The coronavirus pandemic has hit consumers hard, subsequently exposing the limitations of traditional scoring in determining creditworthiness. Credit unions that can effectively leverage alternative credit data have an opportunity to not only help struggling consumers, but also expand their lending landscape.
Research reveals that traditional credit scoring measures alone are not comprehensive enough for assessing the risk of approximately 26 million creditworthy Americans who have little or no credit history. A report from Aite Group and the Consumer Financial Protection Bureau reveals that 6 in 10 U.S. adults (61%) are “credit invisibles.” These are individuals who, despite handling their financial lives responsibly and repaying loans, are either denied or are charged higher-rate premiums to cover assumptions of risk based on information that, in today’s unpredictable economic environment, may no longer be relevant.

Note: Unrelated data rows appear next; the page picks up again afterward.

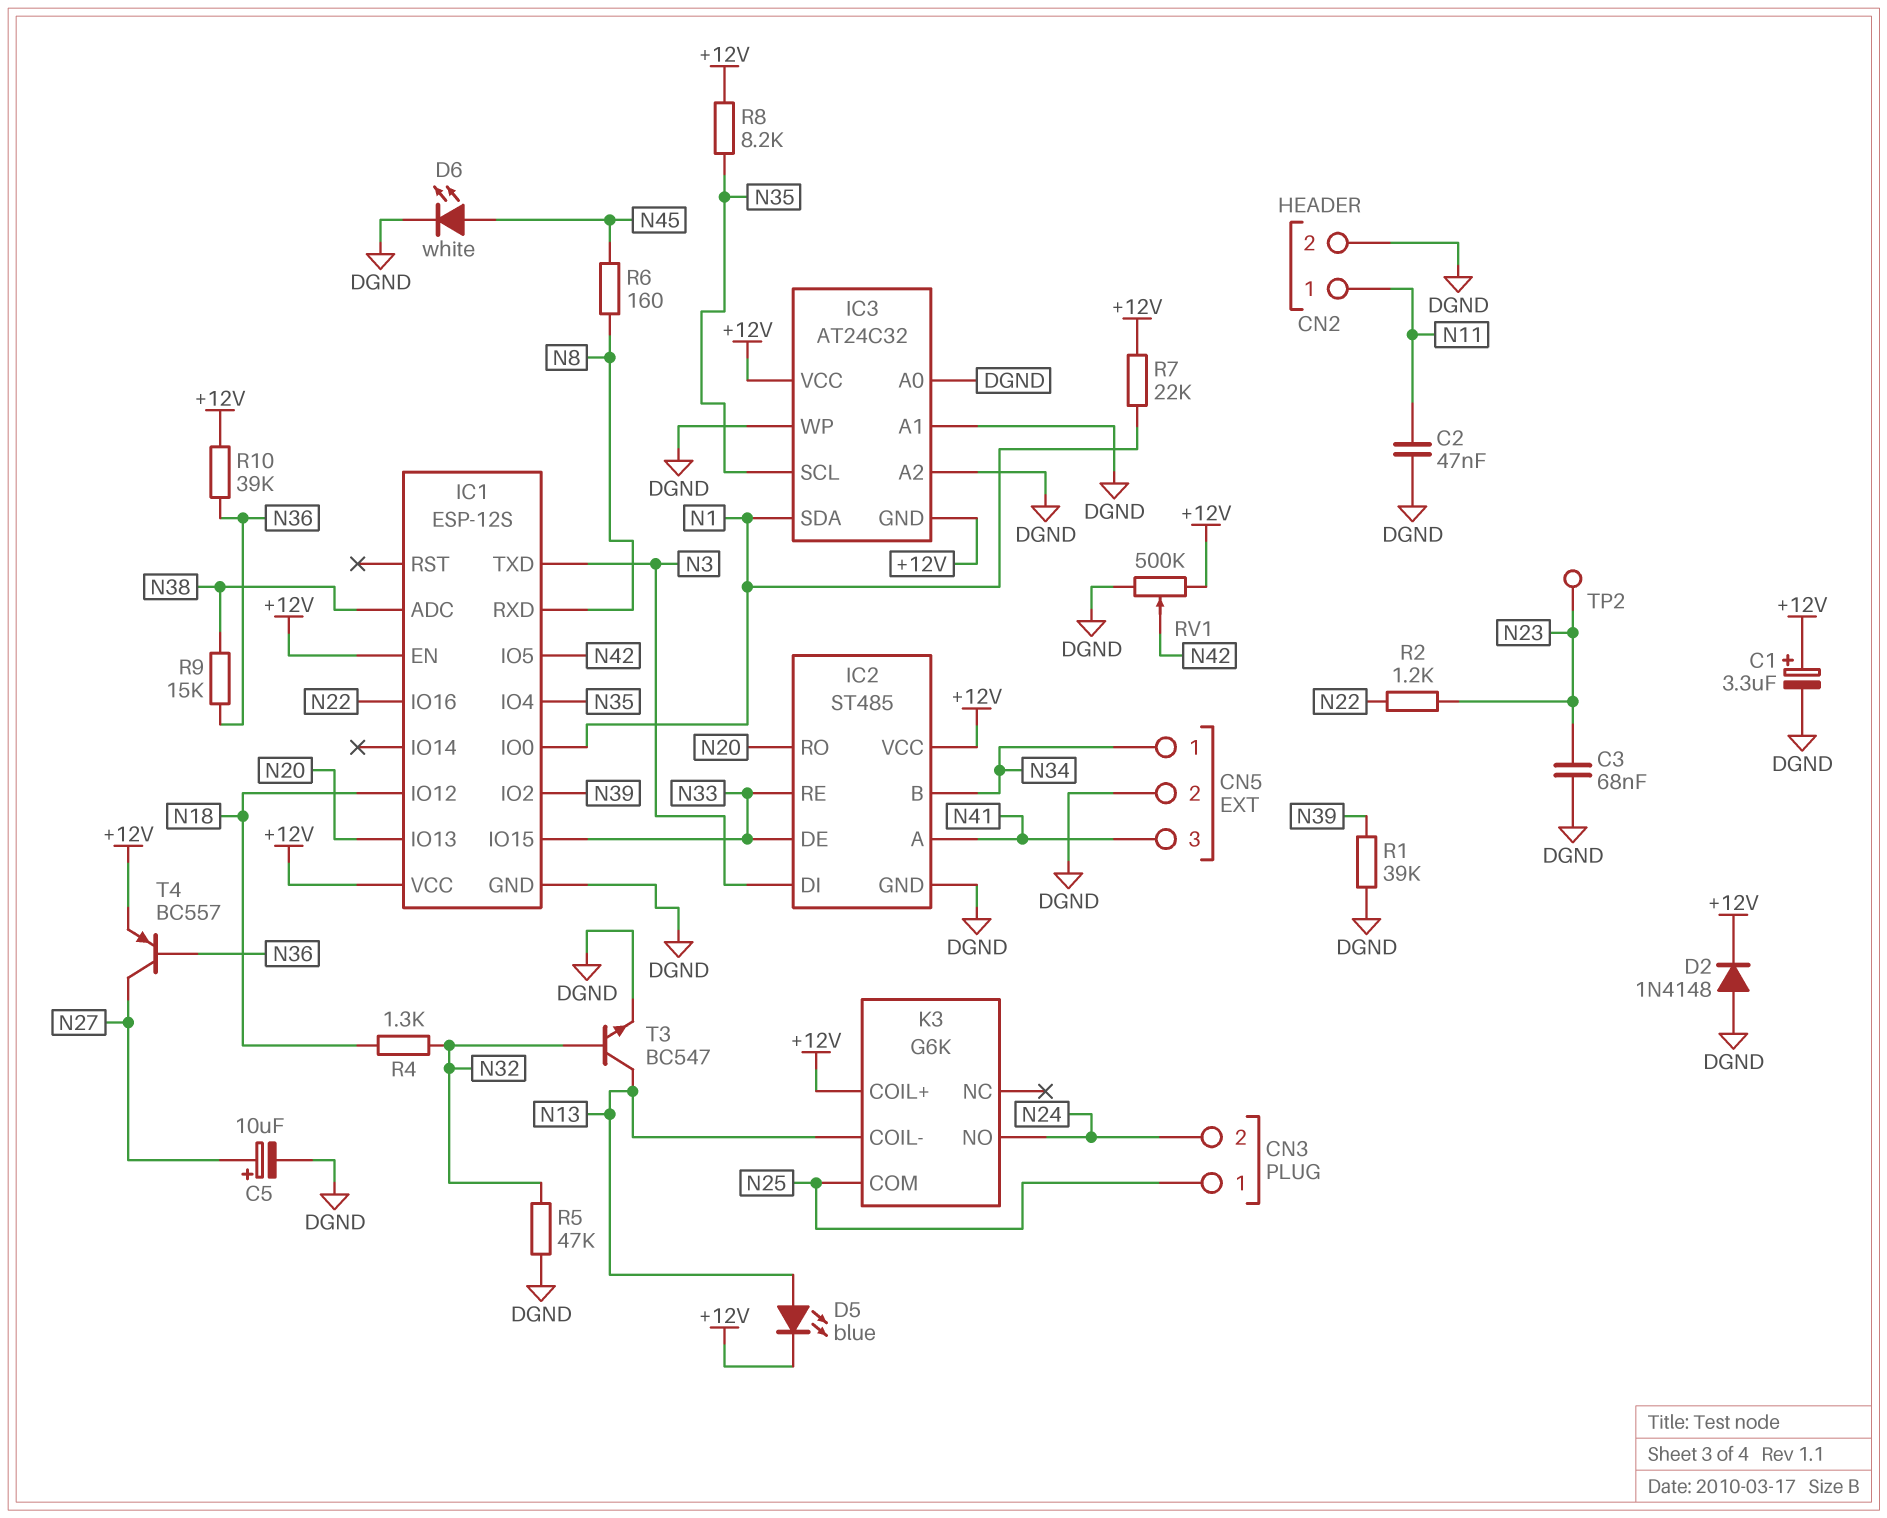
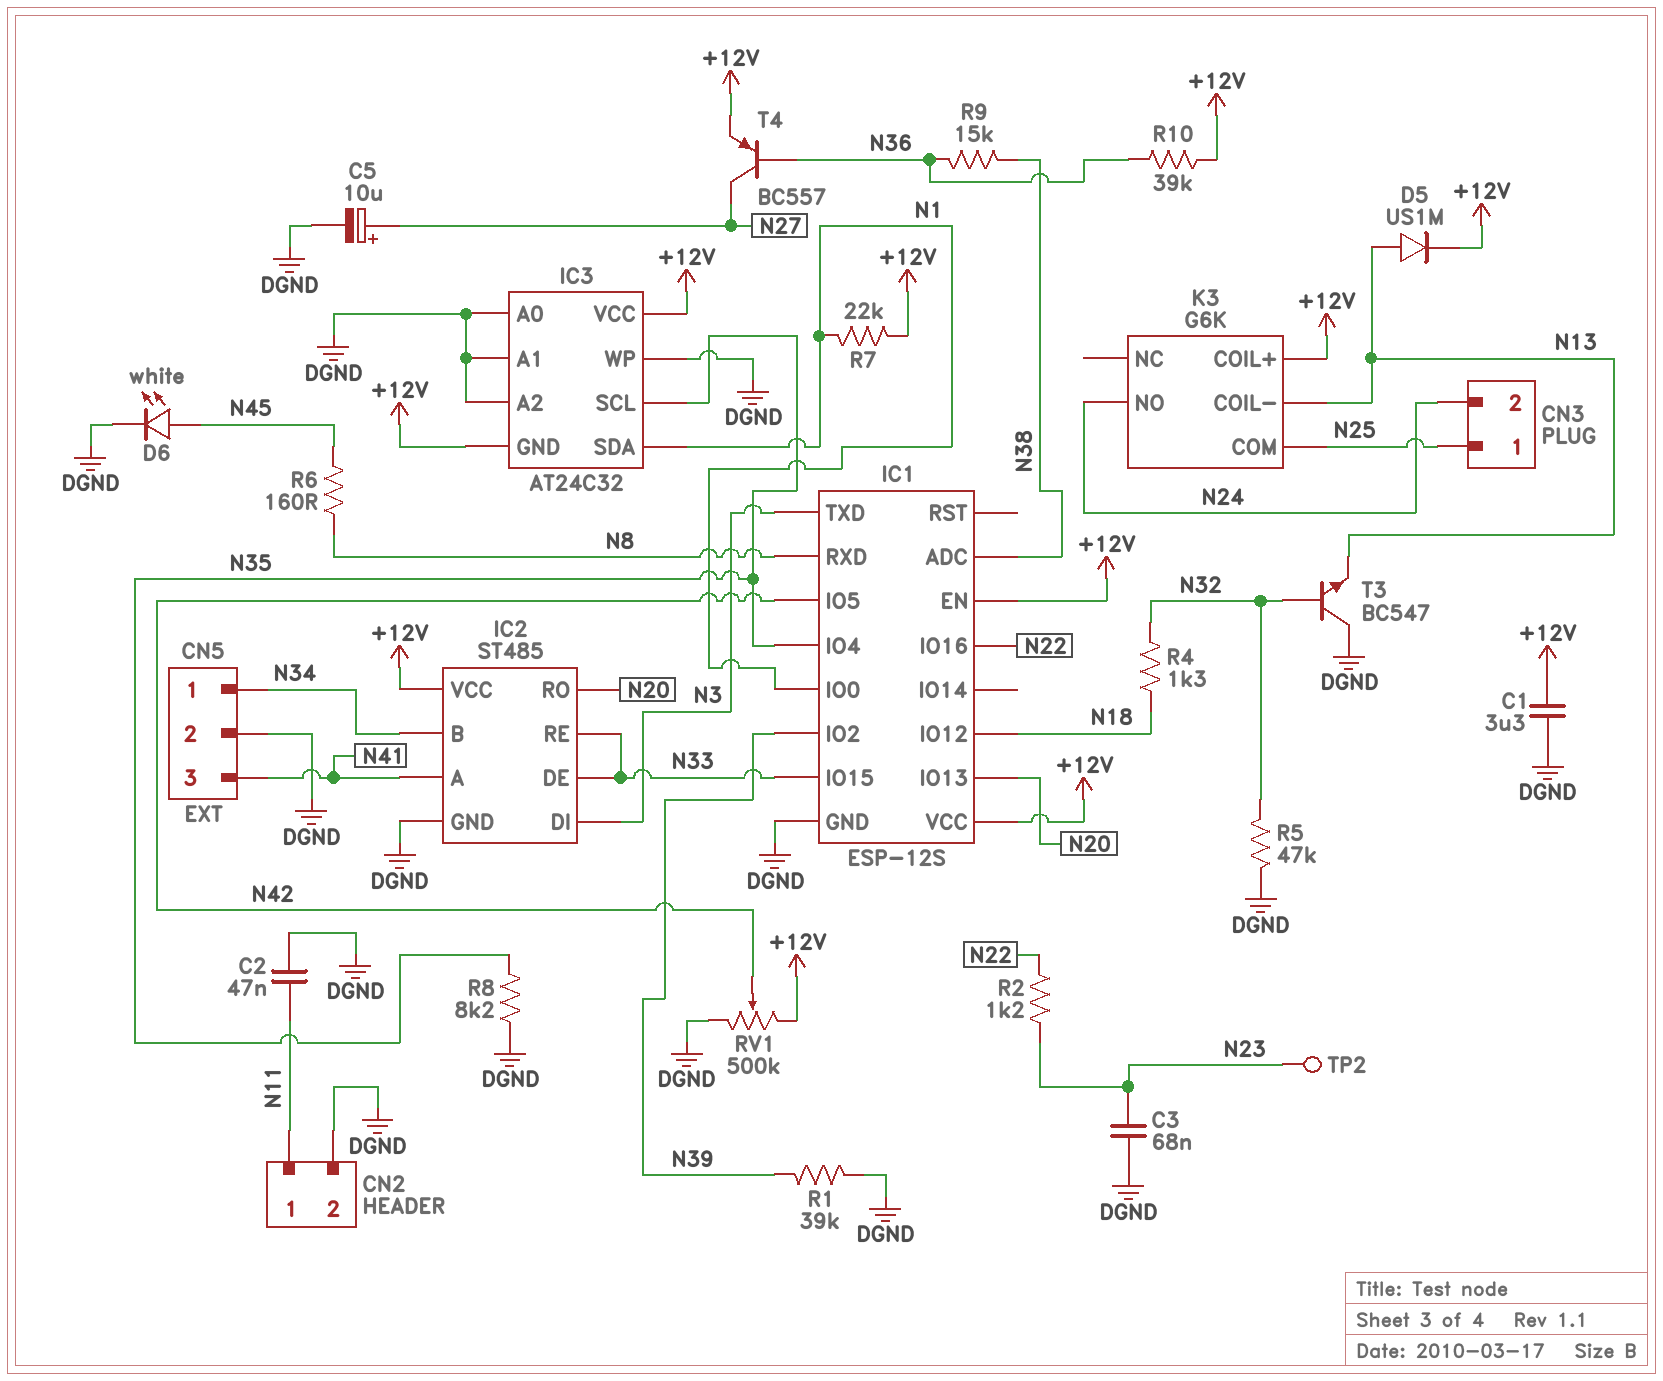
C1: 3.3uF (plus +12V, minus DGND) -> 3.3uF (+12V, DGND)
D2: diode 1N4148 (A DGND, K +12V) -> none
D5: LED blue (A N13, K +12V) -> diode US1M (A N13, K +12V)
R8: 8.2k (+12V, N35) -> 8.2k (DGND, N35)
T3: NPN BC547 (B N32, C N13, E DGND) -> NPN BC547 (B N32, C DGND, E N13)

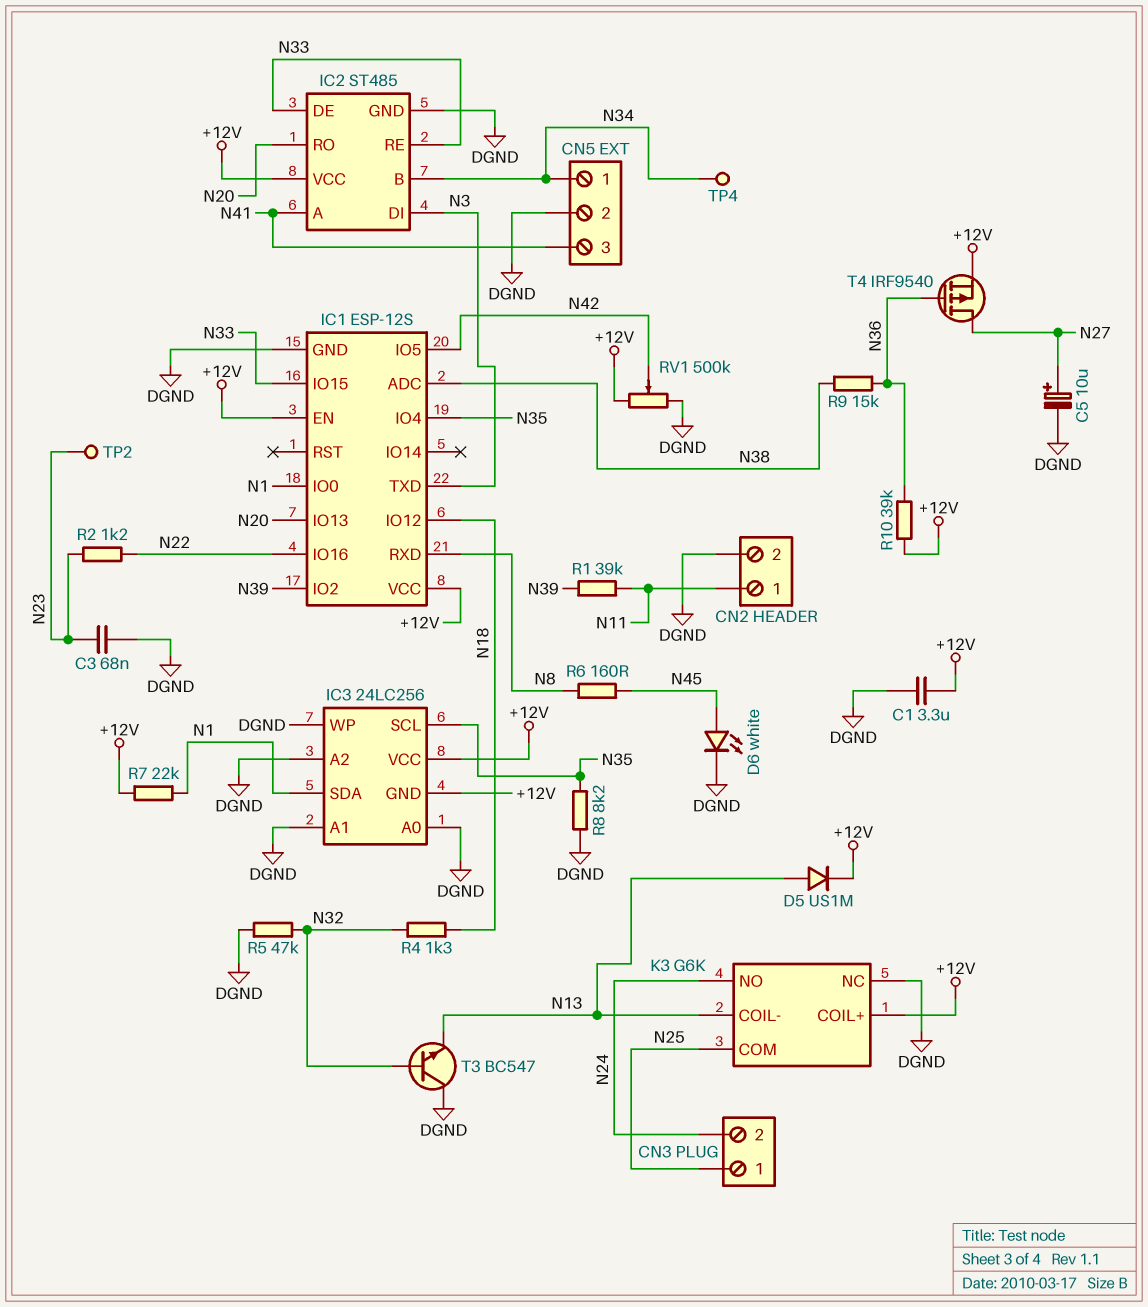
C2: 47nF (DGND, N11) -> none
IC3: AT24C32 -> 24LC256
K3 pin NC: none -> DGND
R1: 39k (DGND, N39) -> 39k (N11, N39)
T4: PNP BC557 (B N36, C N27, E +12V) -> PMOS IRF9540 (G N36, D N27, S +12V)
TP4: none -> test point (N34)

A recent Finicity report found 95% of those affected by the pandemic are concerned about their ability to rebuild their credit or take out a loan, and 82% said they believe the current credit review process and criteria need to change to make it easier for responsible borrowers to prove their creditworthiness. Credit unions that can deliver this experience will have an edge over the competition.
According to the Experian 2020 State of Alternative Credit Data Report, financial institutions’ use of consumer-permissioned, non-traditional data is gaining popularity. And, the overwhelming majority of consumers said they believe they should have more insight into and control over the personal financial data that’s being used to determine their creditworthiness. In addition, 3 out of 4 consumers believe they are a better borrower than their credit score represents. 80% of consumers said they would share various types of financial information with lenders if it meant increased chances for approval or improved interest rates on credit.
At Open Lending, we’ve built a platform that allows our lending partners to define the decision criteria, and then leverage our platform to make a sound lending decision in seconds on whether or not to fund the loan. This prevents embarrassingly long wait time for consumers whose credit may not be perfect and meets the demands of your indirect auto loan dealer-partners.
Consumer expectations of their financial institutions are high. Financial institutions that are able to adapt their underwriting criteria and processes to be more inclusive will have the competitive edge. By incorporating alternative credit data in assessing risk, credit unions have an opportunity to grow auto loans, build loyalty and deepen relationships with their members.